Maybe I was! Goodness knows, I had mask issues. I forgot, repeatedly, not to apply lip balm. I smiled meaningfully at people, forgetting they couldn’t see. Walking up a steep hill after the funeral with two old friends, I gasped and wheezed like an animal trapped under a damp blanket. “Can we stop for a minute?” I begged, while the two of them looked at me coolly, their expressions yogi-like, their breath inaudible.

I briefly contemplated buying a special plastic cup that you can apparently put between your face and your mask to create breathing room, but knew nobody who used such a device, which I’d only seen advertised on social media, and therefore it felt almost as foolhardy as buying something “as seen on TV” was during the ’70s. For all I knew it had been debunked as unsafe and black-marked as uncool; if I wore it, I’d probably wind up with deep, telltale red indentations on my skin. “She fell for the cup,” people would note as they swished by in their bespoke, limited-edition masks from pop-up websites that only fashion insiders knew about.

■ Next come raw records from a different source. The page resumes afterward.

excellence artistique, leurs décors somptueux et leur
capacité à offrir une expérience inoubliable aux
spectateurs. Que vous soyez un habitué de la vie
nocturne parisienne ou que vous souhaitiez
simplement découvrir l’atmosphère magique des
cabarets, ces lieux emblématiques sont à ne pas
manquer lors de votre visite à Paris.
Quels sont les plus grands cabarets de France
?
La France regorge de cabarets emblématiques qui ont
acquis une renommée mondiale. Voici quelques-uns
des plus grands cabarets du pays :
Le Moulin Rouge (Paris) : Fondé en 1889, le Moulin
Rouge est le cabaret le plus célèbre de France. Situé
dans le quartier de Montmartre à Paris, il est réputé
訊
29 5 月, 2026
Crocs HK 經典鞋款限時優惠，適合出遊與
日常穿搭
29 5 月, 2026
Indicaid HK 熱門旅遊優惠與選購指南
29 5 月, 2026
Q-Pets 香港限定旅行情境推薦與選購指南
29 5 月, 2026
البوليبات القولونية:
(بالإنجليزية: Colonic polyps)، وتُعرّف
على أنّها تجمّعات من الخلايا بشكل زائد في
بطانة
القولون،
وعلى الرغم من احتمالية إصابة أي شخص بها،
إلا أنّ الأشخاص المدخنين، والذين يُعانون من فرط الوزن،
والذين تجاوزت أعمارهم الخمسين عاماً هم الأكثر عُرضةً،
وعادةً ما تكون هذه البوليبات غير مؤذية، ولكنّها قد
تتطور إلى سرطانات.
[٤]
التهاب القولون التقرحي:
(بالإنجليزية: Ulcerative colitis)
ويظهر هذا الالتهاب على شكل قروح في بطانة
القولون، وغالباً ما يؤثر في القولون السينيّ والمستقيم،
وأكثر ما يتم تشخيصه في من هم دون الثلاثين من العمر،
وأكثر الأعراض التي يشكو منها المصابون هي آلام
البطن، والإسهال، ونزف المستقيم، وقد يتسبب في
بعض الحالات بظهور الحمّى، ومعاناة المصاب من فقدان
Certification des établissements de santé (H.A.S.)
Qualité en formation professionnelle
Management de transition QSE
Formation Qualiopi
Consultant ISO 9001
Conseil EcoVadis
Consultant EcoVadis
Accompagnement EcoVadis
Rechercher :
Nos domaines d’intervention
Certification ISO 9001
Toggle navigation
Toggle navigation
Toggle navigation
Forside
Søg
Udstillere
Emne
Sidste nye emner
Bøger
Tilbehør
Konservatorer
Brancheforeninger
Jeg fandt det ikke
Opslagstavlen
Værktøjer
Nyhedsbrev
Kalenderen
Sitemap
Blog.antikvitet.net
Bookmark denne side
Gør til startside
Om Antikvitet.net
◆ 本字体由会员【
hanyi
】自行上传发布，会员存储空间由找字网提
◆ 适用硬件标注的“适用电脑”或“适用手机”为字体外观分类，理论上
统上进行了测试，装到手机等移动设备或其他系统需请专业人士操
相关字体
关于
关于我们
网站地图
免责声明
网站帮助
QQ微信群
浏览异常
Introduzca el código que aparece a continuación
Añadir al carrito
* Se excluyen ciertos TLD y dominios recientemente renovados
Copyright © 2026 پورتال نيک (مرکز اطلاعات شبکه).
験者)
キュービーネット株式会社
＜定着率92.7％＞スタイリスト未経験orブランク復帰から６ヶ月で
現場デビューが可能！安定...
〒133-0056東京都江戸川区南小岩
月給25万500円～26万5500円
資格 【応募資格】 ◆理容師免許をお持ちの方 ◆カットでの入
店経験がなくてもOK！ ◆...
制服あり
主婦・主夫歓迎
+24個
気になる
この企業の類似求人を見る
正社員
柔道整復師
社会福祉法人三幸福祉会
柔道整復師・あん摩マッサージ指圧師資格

When I got home, I faced the usual cacophony of masks scattered on the bench by the doorway. “Whose are these?” I raged. Some masks had been labeled, but a vast majority were inscrutable. I did my best to divvy them up and called once again to the kids, “Please remember to put your masks in the laundry after using them!” but the truth was, nobody knew where to put the masks. The sock drawer didn’t seem quite right, nor did anyone enjoy the idea of stashing them alongside the underwear. How did you differentiate between the clean ones and the “I only wore it for five minutes” ones? What we ended up with were piles everywhere, and the risk of accidentally putting on someone else’s mask.

“Whose face does this belong to?” you’d find yourself wondering, and then wandering to a more existential place. “And who am I beneath this mask I wear?”